TEXT SECTION

####################

I still think the helmet’s too big. But then, in the comic it has to serve as the top half of his head. Some artists have drawn it as so close-fitting that it would be impossible to get off. Either that, or Joe Dredd has made the ultimate sacrifice, and shaved off his ears. Urban’s hat is as close as dammit to the one that I have been drawing since I was 9, with the obvious exception of having to serve a real world purpose.

Of course, we’re now a world away from the Stallone version with the spandex and gold-plated plastic and the talking gun and flying bike. I cannot in all honesty defend the 1995 movie, although the first ten minutes is a very fine adaptation of the “Block War!” story. And goddamn, Stallone has the chin for the job. But I’m a purist, and the moment the hat came off was the moment that I lost interest.

Of course, you could argue that Dredd has taken his helmet off and we have indeed seen his face. At which point I’d note that you can’t fool a fanboy, because it’s clear you’re talking about The Dead Man. This was a spin-off strip set in The Cursed Earth that followed a drifter, burnt beyond all recognition, who is taken in by a friendly family of mutants. But the man has a past, and it hasn’t finished with him. The big reveal, that few readers saw coming was that The Dead Man was an amnesiac Dredd, left for dead by The Dark Sisters Of The Apocalypse.

####################

ACTIONS TO TAKE
1 - Answer these questions from the Dredd text:
(a) Since what age has the writer been drawing the helmet?
(b) Which story is adapted in the first ten minutes of the 1995 movie?
(c) Who left The Dead Man for dead?
2 - For each statement, say whether it agrees with the Dredd text, and quote the words that decide it:
(a) The writer defends the 1995 movie.
(b) The writer finds the helmet too small.
(c) In The Dead Man, a family of mutants takes in the drifter.

INFORMATION
####################

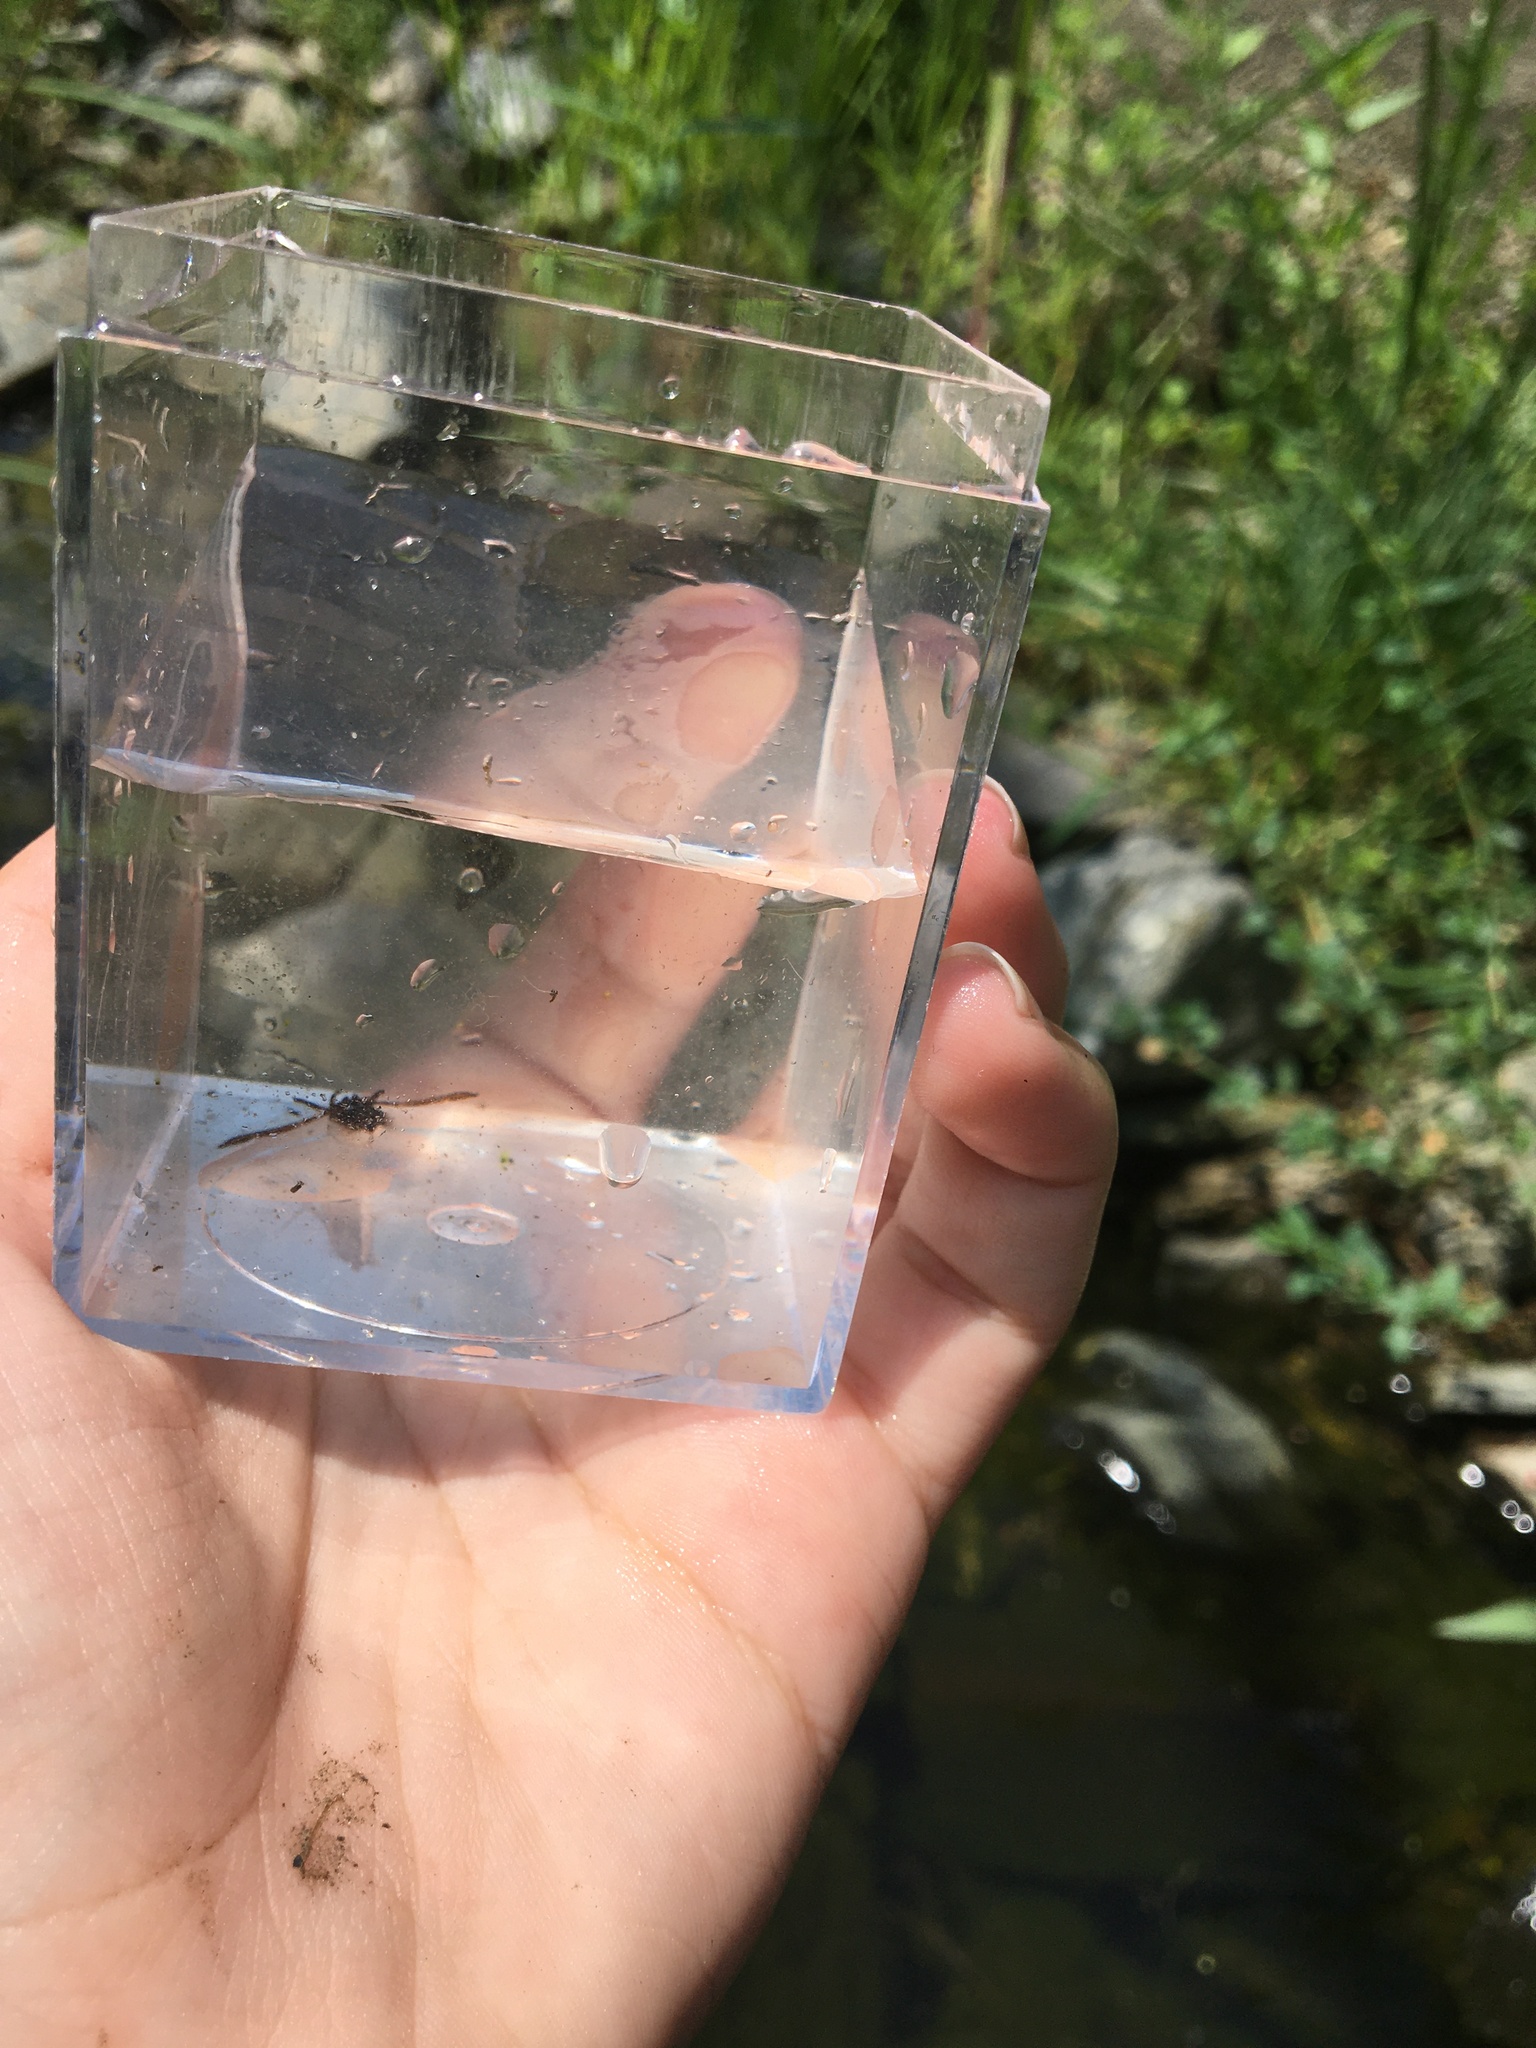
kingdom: Animalia
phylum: Arthropoda
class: Insecta
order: Hemiptera
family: Notonectidae
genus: Notonecta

####################

RESPONSES IN ORDER
1 -
(a) Since age 9.
(b) The "Block War!" story.
(c) The Dark Sisters Of The Apocalypse.

2 -
(a) No: "I cannot in all honesty defend the 1995 movie"
(b) No: "I still think the helmet’s too big."
(c) Yes: "who is taken in by a friendly family of mutants"